In a simple example of how a gift of equity might work, a child could establish an agreement to buy a home from his or her parents, who own the house outright. They might agree that the value of the home is $100,000 US Dollars (USD) and that this should be the sales price. The parents might offer a gift of equity of $20,000 USD, meaning that they would write over $20,000 worth of the equity in the home to the child, requiring the child to come up with $80,000 to cover the rest of the price.
A gift of equity can in turn be used as a down payment on a loan. If it is large enough, a lender will accept it in lieu of a down payment. If not, or if someone wants to have more equity in the house from the start, more money could be provided as part of the down payment. For people who can handle a mortgage but do not have the funds for the down payment, a gift of equity can be an excellent solution, as they need minimal cash at closing.
For a gift of equity to be valid, a letter must be signed by both parties, indicating that the equity is being granted and noting the amount of equity being offered as a gift. Essentially, a gift of equity is like a cash gift, except that instead of handing people cash to use as a down payment, people give equity in the home directly.
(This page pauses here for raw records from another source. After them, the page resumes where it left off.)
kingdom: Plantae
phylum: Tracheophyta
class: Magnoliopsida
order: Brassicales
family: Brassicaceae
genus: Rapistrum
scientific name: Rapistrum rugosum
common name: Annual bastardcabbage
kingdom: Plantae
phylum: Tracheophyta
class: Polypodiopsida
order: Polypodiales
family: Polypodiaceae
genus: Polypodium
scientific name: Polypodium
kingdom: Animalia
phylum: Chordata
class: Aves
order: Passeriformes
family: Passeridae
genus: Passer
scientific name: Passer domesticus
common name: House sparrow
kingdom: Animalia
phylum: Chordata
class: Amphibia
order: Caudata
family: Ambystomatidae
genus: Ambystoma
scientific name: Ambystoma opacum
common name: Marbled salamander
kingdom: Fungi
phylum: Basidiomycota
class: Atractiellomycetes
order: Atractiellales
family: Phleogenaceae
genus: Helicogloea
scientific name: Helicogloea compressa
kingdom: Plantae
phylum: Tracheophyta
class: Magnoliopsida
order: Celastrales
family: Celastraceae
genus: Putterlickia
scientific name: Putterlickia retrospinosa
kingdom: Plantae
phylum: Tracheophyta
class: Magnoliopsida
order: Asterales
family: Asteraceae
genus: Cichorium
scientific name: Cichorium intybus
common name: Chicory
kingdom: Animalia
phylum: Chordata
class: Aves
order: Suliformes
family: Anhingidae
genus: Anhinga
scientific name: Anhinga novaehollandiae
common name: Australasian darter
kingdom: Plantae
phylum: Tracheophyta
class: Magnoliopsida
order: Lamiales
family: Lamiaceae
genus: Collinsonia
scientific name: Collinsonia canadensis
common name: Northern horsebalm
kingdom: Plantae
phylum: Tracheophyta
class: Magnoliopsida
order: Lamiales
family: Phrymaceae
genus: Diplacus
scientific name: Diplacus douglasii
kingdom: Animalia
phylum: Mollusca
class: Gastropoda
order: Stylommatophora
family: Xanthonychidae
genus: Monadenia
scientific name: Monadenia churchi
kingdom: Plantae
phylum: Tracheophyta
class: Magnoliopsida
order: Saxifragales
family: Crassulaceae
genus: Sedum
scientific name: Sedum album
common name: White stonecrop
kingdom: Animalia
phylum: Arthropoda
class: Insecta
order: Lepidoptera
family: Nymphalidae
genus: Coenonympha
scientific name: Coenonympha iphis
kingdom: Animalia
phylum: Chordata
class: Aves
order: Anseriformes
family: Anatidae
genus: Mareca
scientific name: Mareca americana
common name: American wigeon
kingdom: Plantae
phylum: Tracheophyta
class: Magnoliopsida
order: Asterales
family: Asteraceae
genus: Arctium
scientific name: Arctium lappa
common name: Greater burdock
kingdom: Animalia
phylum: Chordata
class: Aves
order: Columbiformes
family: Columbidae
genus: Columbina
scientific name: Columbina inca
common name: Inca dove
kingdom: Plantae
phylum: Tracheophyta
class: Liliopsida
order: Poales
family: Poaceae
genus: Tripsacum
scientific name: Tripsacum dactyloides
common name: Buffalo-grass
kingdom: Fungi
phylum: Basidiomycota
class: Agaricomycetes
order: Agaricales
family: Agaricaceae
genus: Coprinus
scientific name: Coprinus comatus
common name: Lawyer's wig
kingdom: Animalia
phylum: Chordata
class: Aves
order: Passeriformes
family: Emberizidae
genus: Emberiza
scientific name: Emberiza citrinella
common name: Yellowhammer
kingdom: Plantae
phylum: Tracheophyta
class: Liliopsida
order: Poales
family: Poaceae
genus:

Before the loan will be approved, the bank will confirm that the value of the house has been accurately reported and it will also check the borrower for creditworthiness to confirm that the borrower will be able to manage the mortgage.
The tax implications vary, depending on an individual taxpayer's history and the amount of the gift. An accountant or attorney should be able to provide advice so that people can ensure that their taxes are filed honestly and appropriately. Tax agencies are on the lookout for situations which they believe are abusive or of questionable legality, and it is important to make sure that a gift of equity is processed and declared properly.